Поэтому я только и сказала:
– А у него были родственники?
– Жена. Они живут с его родителями. Вы, наверное, видели их дом, такой розовый, на перекрестке.
– Да. Прелестный домик. Помню, мне еще подумалось, что там, должно быть, живут зажиточные люди.
– Да, так оно и было. Без него им туго придется.
Я посмотрела на Мэннинга, пораженная не столько словами, банальными сами по себе, сколько совершенно непонятной сухостью тона.
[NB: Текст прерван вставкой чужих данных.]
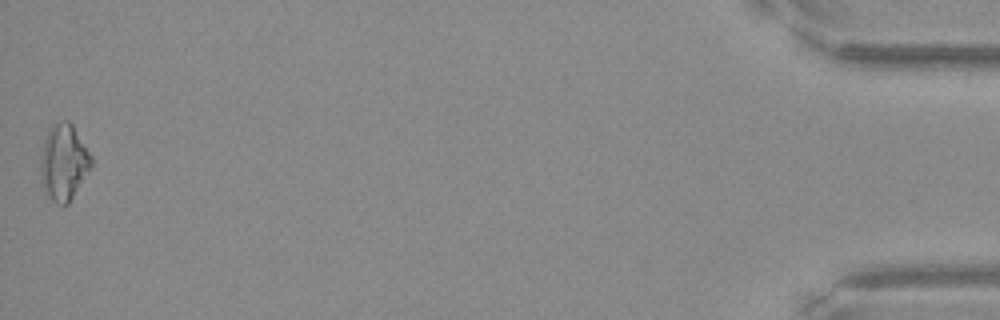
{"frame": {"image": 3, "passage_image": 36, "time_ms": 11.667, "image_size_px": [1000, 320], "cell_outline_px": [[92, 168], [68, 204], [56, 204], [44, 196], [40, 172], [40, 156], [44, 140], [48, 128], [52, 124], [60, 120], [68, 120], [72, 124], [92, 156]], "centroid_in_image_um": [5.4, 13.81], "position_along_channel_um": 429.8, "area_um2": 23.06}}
– Нет, вы явно на что-то намекаете. Вам что-то об этом известно, правда? Почему вы не скажете мне?
Годфри заколебался, что-то прикидывая, потом внезапно улыбнулся:
– И вправду, отчего бы и не сказать? Это и меня-то вряд ли касается, а уж вас и точно никоим образом. Просто когда это дело начнет расследовать полиция, может получиться довольно неловко.
– Как это?
Он приподнял плечи:
– Ни один простой и честный рыбак не живет так, как Янни и его семья. Ходили слухи, будто он контрабандист, совершает регулярные вылазки в Албанию и имеет с этого неплохой доход.
– Понятно, но ведь… Мне казалось, что тут в такие игры играет куча народу. Корфу ведь так удачно расположен, буквально дверь в дверь с «железным занавесом». Полагаю, там должны хорошо идти любые «предметы роскоши». Но откуда простому рыбаку вроде Янни Зоуласа добывать такой товар?
– Откуда мне знать? У него были свои контакты. Какой-нибудь сообщник на Корфу, поддерживающий связь с Афинами или Италией… Но я уверен, Янни Зоулас вел это не на свой страх и риск. Не тот характер. Должно быть, занимался этим ради денег.